The statute also requires operators of motorized bicycles to obtain an operation certificate, and provides that no person under ten years of age shall be issued a certificate. The Ordinance requires operators to have a valid driver’s license or motorcycle operator’s license. Individuals must be at least 16 years of age to obtain an unrestricted driver’s license or motorcycle operator’s license. A.C.A. §§ 27-16-604(a) (Repl. 1994); 27-20-106(a) (Repl. 1994). In my view, the provision of the Ordinance requiring operators to possess a valid driver’s license or motorcycle operator’s license, to the extent it prohibits the operation of vehicles by individuals qualified and licensed or otherwise permitted to do so under state law, may be in impermissible conflict with state law under A.C.A. § 27-20-115(a)(2), prohibiting local ordinances in conflict with the provisions of subchapter 1 of chapter 20 of title 27 of the Arkansas Code, which includes A.C.A. § 27-20-111. One legal encyclopedia summarizes the few relevant cases as follows:
It has been held that the provision of a state statute making it unlawful for a person under a certain age to drive a motor vehicle is equivalent to saying that it is lawful for a person over such age to drive a motor vehicle, and that consequently a municipal ordinance which sets age requirements for driving a motor vehicle at variance with the state statute is invalid and of no effect. It has been so held even though the municipality has been empowered to license drivers, and particularly where the state constitution empowers municipalities to adopt only such police regulations as are not in conflict with general laws of the state. However, in other cases it has been held that municipal ordinances may properly set forth age requirements for drivers of motor vehicles which are at variance with state statutory requirements, it being held that such ordinances do not really conflict with the state statutes, or that they constitute a valid exercise of municipal power.

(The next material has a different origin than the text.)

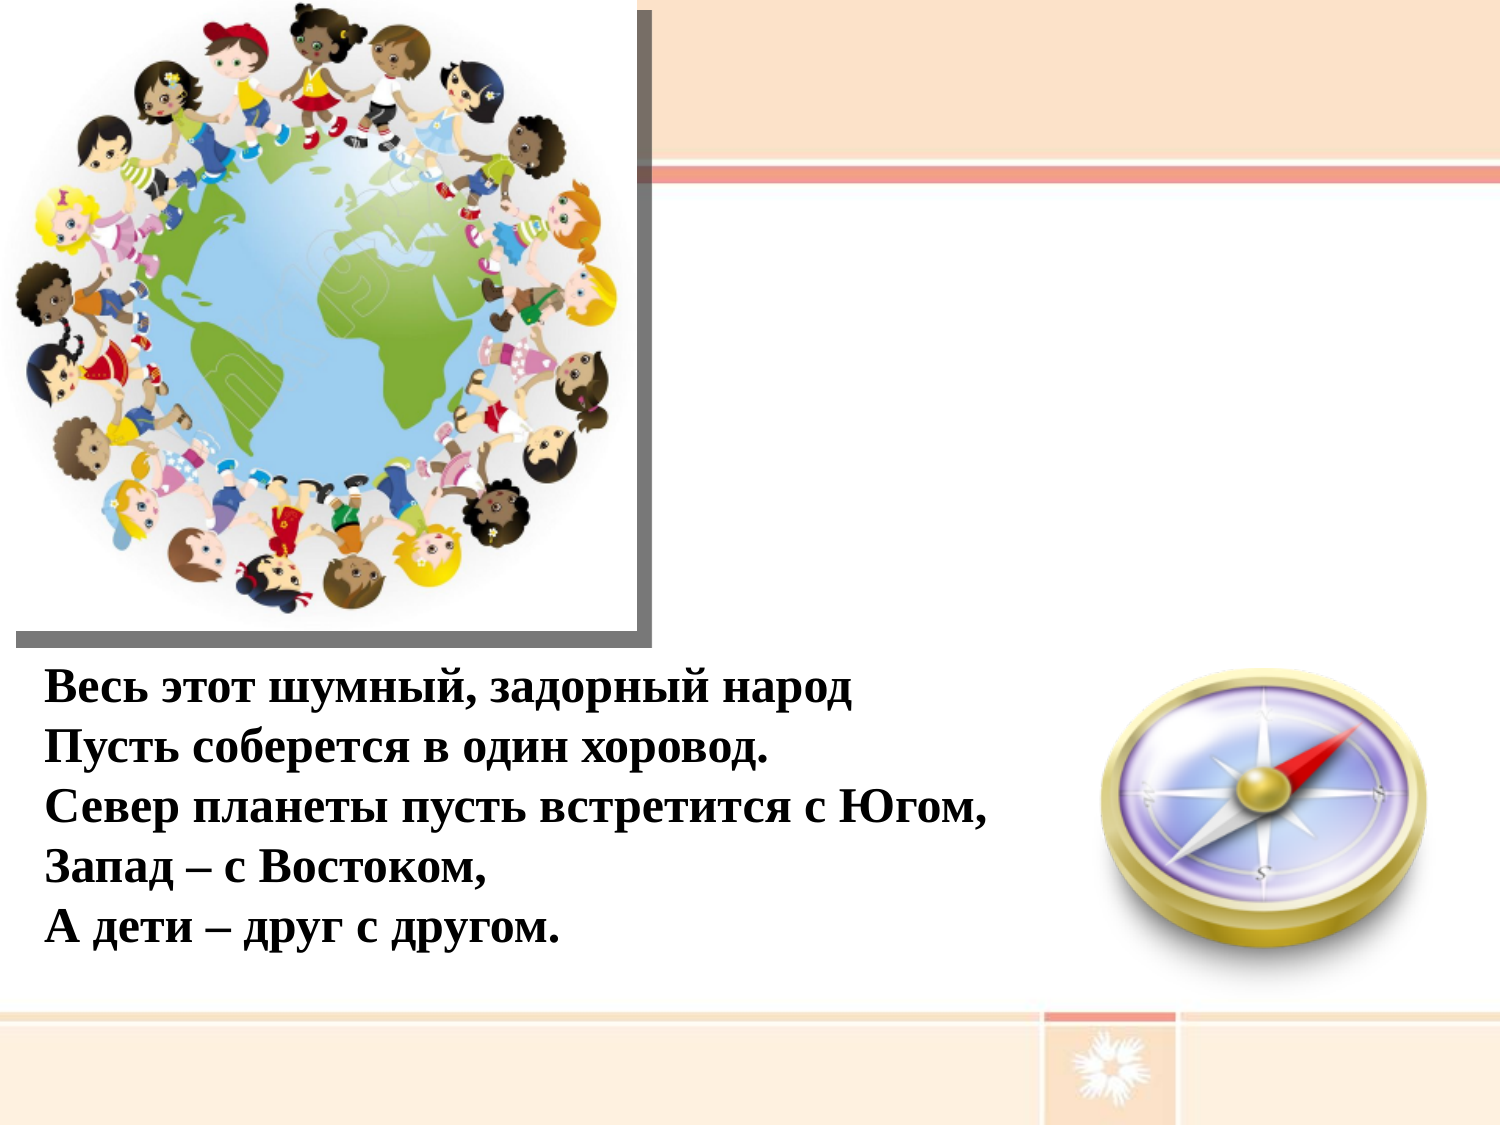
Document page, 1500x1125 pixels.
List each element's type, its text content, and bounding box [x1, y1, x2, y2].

text_box Весь этот шумный, задорный народ Пусть соберется в один хоровод. Север планеты пусть встретится с Югом, Запад – с Востоком, А дети – друг с другом. [29, 645, 1007, 960]
picture [0, 0, 1500, 1125]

7A Am. Jur. 2d Automobiles and Highway Traffic § 110 (1980) (footnotes omitted). In my opinion, no Arkansas case law exists that would control this question, and it is impossible for me to predict with any degree of certainty how a case challenging this provision of the Ordinance would ultimately be decided.
Arkansas Code Annotated § 27-20-115 has been mentioned and discussed above.
Arkansas Code Annotated § 27-49-105 (Repl. 1994) provides:
The provisions of [the Uniform Act Regulating Traffic on Highways of Arkansas, Act 300 of 1937, and codified primarily in title 27 of the Arkansas Code] shall be applicable and uniform throughout this state and in all political subdivisions and municipalities therein.
As noted in House v. City of Texarkana, 225 Ark. 162, 279 S.W.2d 831
(1955), this statute was a part of the same section of Act 300 of 1937 as the provision now contained in A.C.A. § 27-49-106(a) authorizing local authorities to adopt additional traffic regulations not in conflict with the Act and does not affect that authority.
Finally, I have reviewed Gross Receipts Regulation G-12 of the Arkansas Department of Finance and Administration. Nothing therein appears to be directly relevant to the questions posed in your request.
The foregoing opinion, which I hereby approve, was prepared by Assistant Attorney General J. Madison Barker.